Accessing large datasets with Python 3.6, psycopg2 and pandas

4.7k Views Asked by At

I am trying to pull a 1.7G file into a pandas dataframe from a Greenplum postgres data source. The psycopg2 driver takes 8 or so minutes to load. Using the pandas "chunksize" parameter does not help as the psycopg2 driver selects all data into memory, then hands it off to pandas, using a lot more than 2G of RAM.

To get around this, I'm trying to use a named cursor, but all the examples I've found then loop through row by row. And that just seems slow. But the main problem appears to that my SQL just stops working in the named query for some unknown reason.

Goals

  • load the data as quickly as possible without doing any "unnatural acts"
  • use SQLAlchemy if possible - used for consistency
  • have the results in a pandas dataframe for fast in-memory processing (alternatives?)
  • Have a "pythonic" (elegant) solution.
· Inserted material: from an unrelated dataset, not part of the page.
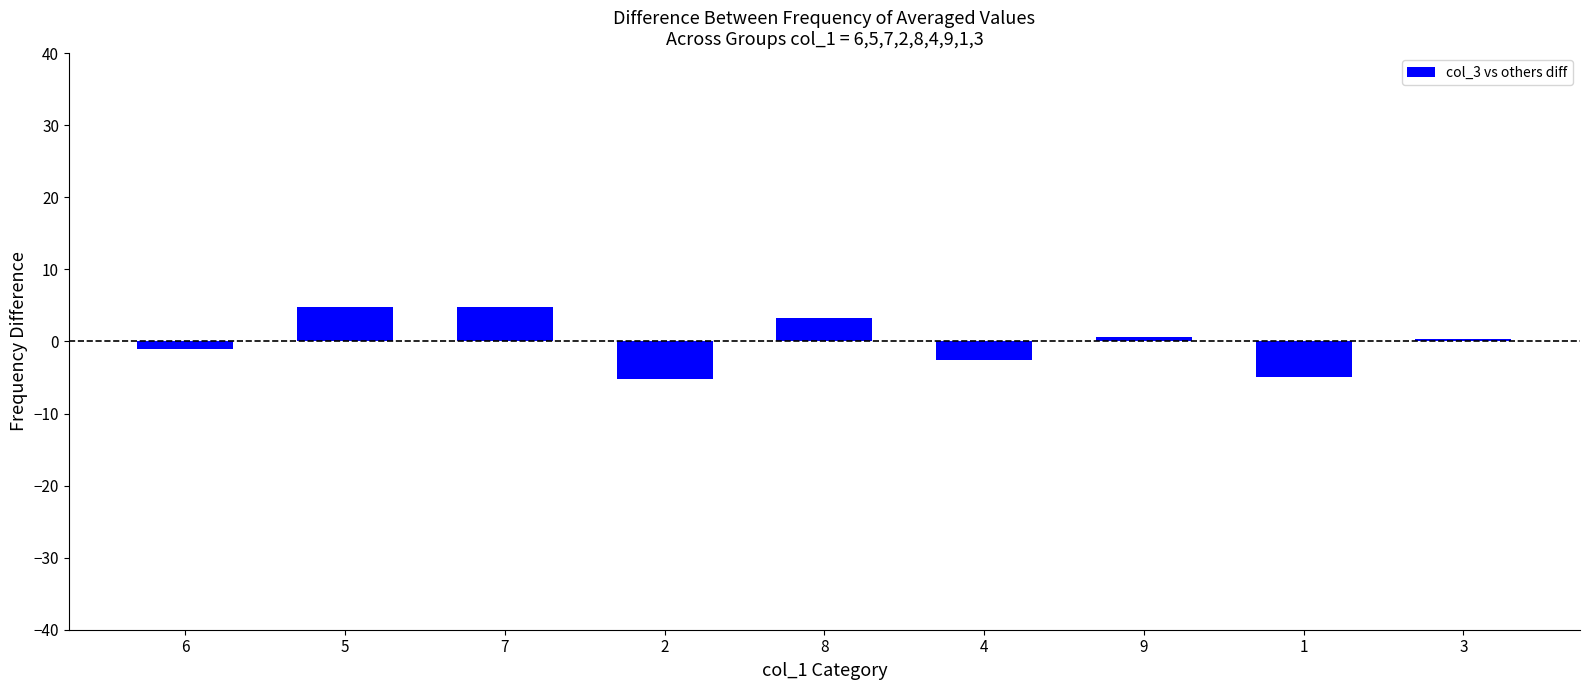

What is the difference between the maximum and minimum values?

10.0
I'd love to do this with a context manager but haven't gotten that far yet.

    /// Named Cursor Chunky Access Test
    import pandas as pd
    import psycopg2
    import psycopg2.extras
    
    /// Connect to database - works
    conn_chunky = psycopg2.connect(
        database=database, user=username, password=password, host=hostname)
    /// Open named cursor - appears to work
    cursor_chunky = conn_chunky.cursor(
        'buffered_fetch', cursor_factory=psycopg2.extras.DictCursor)
    cursor_chunky.itersize = 100000
    
    /// This is where the problem occurs - the SQL works just fine in all other tests, returns 3.5M records
    result = cursor_chunky.execute(sql_query) 
    /// result returns None (normal behavior) but result is not iterable
    
    df = pd.DataFrame(result.fetchall()) 
    

The pandas call returns AttributeError: 'NoneType' object has no attribute 'fetchall' Failure seems due to named cursor being used. Have tried fetchone, fetchmany, etc. Note the goal here is to let the server chunk and serve up the data in large chunks such that there is a balance of bandwidth and CPU usage. Looping through a df = df.append(row) is just plain fugly.
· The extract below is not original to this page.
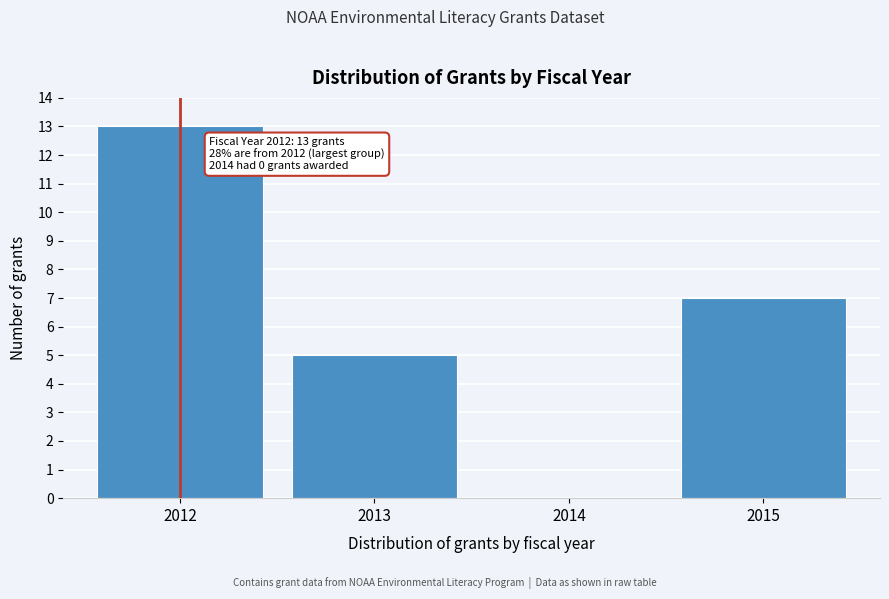

Reading left to right, list all the values displayed in this chart.

2012=13	2013=5	2014=0	2015=7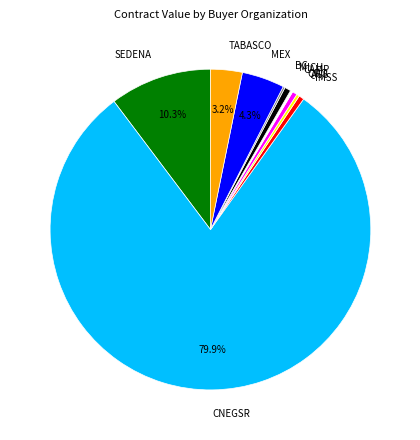

Between TABASCO and AGS, which is larger?

TABASCO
See related questions (not the same issue):

Added standard client side chunking code per request

nrows = 3652504
size = nrows / 1000
idx = 0
first_loop = True
for dfx in pd.read_sql(iso_cmdb_base, engine, coerce_float=False, chunksize=size):
    if first_loop:
        df = dfx
        first_loop = False
    else:
        df = df.append(dfx,ignore_index=True)
1

There are 1 best solutions below

9
On

UPDATE:

#Chunked access
start = time.time()
engine = create_engine(conn_str)
size = 10**4
df = pd.concat((x for x in pd.read_sql(iso_cmdb_base, engine, coerce_float=False, chunksize=size)),
               ignore_index=True)
print('time:', (time.time() - start)/60, 'minutes or ', time.time() - start, 'seconds')

OLD answer:

I'd try to read data from PostgreSQL using internal Pandas method: read_sql():

from sqlalchemy import create_engine
engine = create_engine('postgresql://user@localhost:5432/dbname')

df = pd.read_sql(sql_query, engine)